Así van las cosas, incluso con palabras cuyo origen es difícil de rastrear. Consideremos “talacha”, una versión dice que proviene de “tlalhacha”, que surge de unir el náhuatl “tlalli”, “tierra”, con la española “hacha” y que acaba como talacha, trabajo de campo que se hace con dicha herramienta o alguna similar y, por extensión, todo trabajo breve y sencillo aunque duro, por eso hay talacherías y se hace talacha, lo que viene a ser como nuestro mexicanísimo “rato” o “ratito”, incomprensible en su duración para los extranjeros, puede ser un minuto (o menos, cinco, como dice el que dice), quince minutos, media hora, una hora, dos horas, etc. En otra versión del origen de “talacha”, se asegura que se debe al instrumento de labranza que se usa como pico y azadón. El caso es que todos entendemos lo que significa “hacer talacha” y qué es una “talachería”, hasta el punto en que se convierte en un modismo (como en el slang gringo: a buck, couch potato, screw up, etc.; y más cerca de los idioms: “run the house” o let the cat out of the bag”), pero “talachería” y “ratito” están más allá del conocimiento de un extranjero neófito en nuestro idioma.

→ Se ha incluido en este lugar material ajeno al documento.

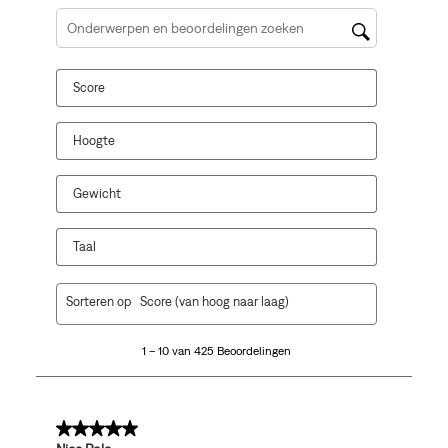
Onderwerpen en beoordelingen zoeken per regio
Score
Hoogte
Gewicht
Taal
1
Sorteren op
Score (van hoog naar laag)
tot
10
1 – 10 van 425 Beoordelingen
van
425
Beoordelingen.
5 van 5 sterren.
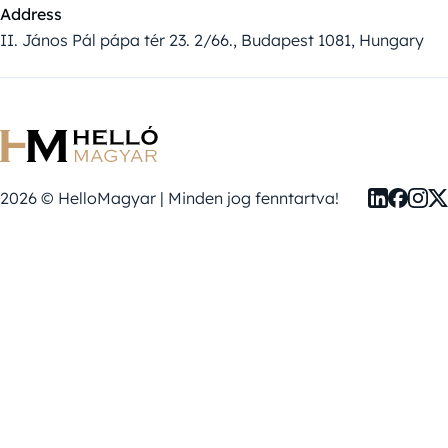
Address
II. János Pál pápa tér 23. 2/66., Budapest 1081, Hungary
2026 © HelloMagyar | Minden jog fenntartva!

Hubo palabras que, en la primera mitad del siglo pasado, uno podía entender sin problema, como “talabartería”, simplemente porque talabarterías las había por todos lados, casi como hoy pululan los oxxos o las tiendas de teléfonos celulares. En todo México el trabajo de los talabarteros era imprescindible, hoy es una artesanía y el término es casi desconocido; en cambio, la moda trae palabras que se ven muy interesantes y que dan mucho caché (“caché”, del francés, distinguido, elegante, que “se da su paquete”, “que se da su taco”), como “resiliencia”, “transversalidad”, “empoderamiento”, “tejido social”, “coaching”, “conversatorio”, “disruptivo”, etc.
A fin de cuentas, fenómenos léxicos a un lado, el autor de ese letrero hizo un hallazgo que quizá se desvanezca sin dejar rastro. “Perruquería” se oye bien, y la Academia… a la Academia le vale un pepino (o, como se leía en la defensa de una camioneta de lujo negra, de vidrios polarizados, que expulsaba por sus potentes bocinas reguetón y que vi circulando en Apizaco: “precaución porque me vale madres”).